The recent European Parliament elections have sent shockwaves through the political establishment. Populist parties considered to be on the political fringes topped the polls in four member states (Denmark, France, the UK and Greece) and scored over 10 per cent of the vote in more than 11 countries. On the other side of the Atlantic, the emergence of the Tea Party and the Occupy movements in recent years have also profoundly changed the political landscape.
Movements such as UKIP, the Front National, Beppe Grillo’s Five Star Movement, SYRIZA, Occupy and the Tea Party obviously range across the political spectrum from extreme left to extreme right, but all share a common political theme: they are populist and anti-establishment. They all reject both the traditional centre-right and centre-left parties as compromised by money and power. Their political vision is not based on a horizontal political division between right and left, but on a vertical division between those they perceive to be an out-of-touch ruling elite and the ordinary voters.

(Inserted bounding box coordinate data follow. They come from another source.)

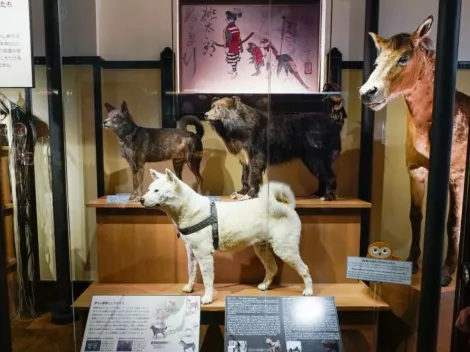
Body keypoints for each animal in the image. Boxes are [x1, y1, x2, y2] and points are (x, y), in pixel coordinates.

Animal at [141, 167, 314, 302]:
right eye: (149, 189)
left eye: (156, 190)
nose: (141, 199)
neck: (189, 209)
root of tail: (286, 206)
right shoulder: (191, 252)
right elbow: (191, 272)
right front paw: (190, 288)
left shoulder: (204, 255)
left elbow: (207, 279)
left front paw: (207, 298)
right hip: (262, 248)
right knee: (273, 268)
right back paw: (264, 285)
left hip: (285, 249)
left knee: (305, 269)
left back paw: (309, 291)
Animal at [360, 15, 470, 288]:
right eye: (376, 62)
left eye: (403, 58)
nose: (367, 93)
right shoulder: (416, 172)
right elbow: (415, 216)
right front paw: (412, 263)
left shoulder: (457, 177)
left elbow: (452, 223)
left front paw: (446, 273)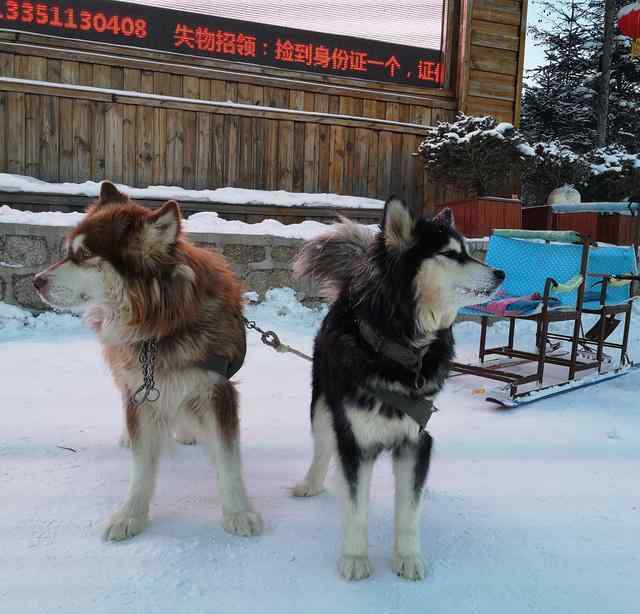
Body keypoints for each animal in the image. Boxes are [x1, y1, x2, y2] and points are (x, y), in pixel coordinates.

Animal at [31, 182, 262, 544]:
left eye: (85, 255)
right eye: (69, 251)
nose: (36, 281)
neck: (159, 326)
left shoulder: (217, 390)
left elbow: (227, 458)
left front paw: (238, 511)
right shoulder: (140, 390)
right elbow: (141, 464)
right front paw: (131, 514)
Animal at [292, 199, 504, 584]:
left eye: (468, 251)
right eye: (450, 254)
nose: (501, 274)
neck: (402, 348)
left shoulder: (416, 440)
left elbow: (408, 509)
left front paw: (408, 557)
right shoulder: (355, 441)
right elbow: (356, 508)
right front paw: (355, 557)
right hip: (321, 406)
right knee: (323, 446)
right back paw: (311, 482)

Vertical political division is of course nothing new, but constituted mainstream politics for most of our history, when a small elite monopolised political power and economic resources and exploited the impoverished masses. In some ways, modern democracy is actually the result of the progressive transition from a vertical political division to a horizontal one.
For the first time in the past 50 years, political parties whose ideologies are based on a rejection of the established system and of the existing elites are becoming mainstream in both Western Europe and the US. Is this a protest vote against the parties that presided over a prolonged period of economic recession and unemployment? Is this due to the constant rise of inequalities denounced by Thomas Piketty? Is it a temporary situation, or is it here to stay?
This emerging journey from a horizontal political divide back to a vertical political divide is, in my opinion, extremely dangerous. Mainstream political fights between the right and the left allow different values and visions to compete and therefore contribute to create better policies. Whereas the end goal of any political movement campaigning with vertical divide rhetoric is ultimately to over-turn the entire political system. As history has taught us so many times, a battle between the ‘representatives of the people’ against an elite can end up being very destructive.
So far, none of the current extremist parties are in a position to be elected to the government in Europe or the US. But the rise of these fringe movements cannot be ignored by mainstream traditional parties. They need to understand the challenges they are facing, look beyond the borders of their closed political circles, and – most importantly – listen and talk to their electorates.
The challenge of any communication campaign – be it corporate, individual or political – is to find common ground and connect on a rational and emotional level with your target audience. Many Western political parties seem to have simply lost this connection with their electorates. ‘Natura abhorret a vacu, nature abhors vacuum:’ populist parties have occupied this space.
Political communication in many countries has become too polished and too dominated by sanitised, scripted sound-bites which lack real emotion and seem remote from our everyday lives. In contrast, populist leaders such as Beppe Grillo or Nigel Farage sound authentic and speak directly about concerns and issues that voters feel are being ignored by the establishment. Even if I vehemently disagree with their views, it is hard to deny that they are extremely talented political communicators.
Our representative democracy is in crisis. The recent European elections and the rise of the Tea Party represent serious warnings. If traditional political parties do not change the way they listen, talk and represent the people, they will end up just representing themselves. And that would be in nobody’s interest.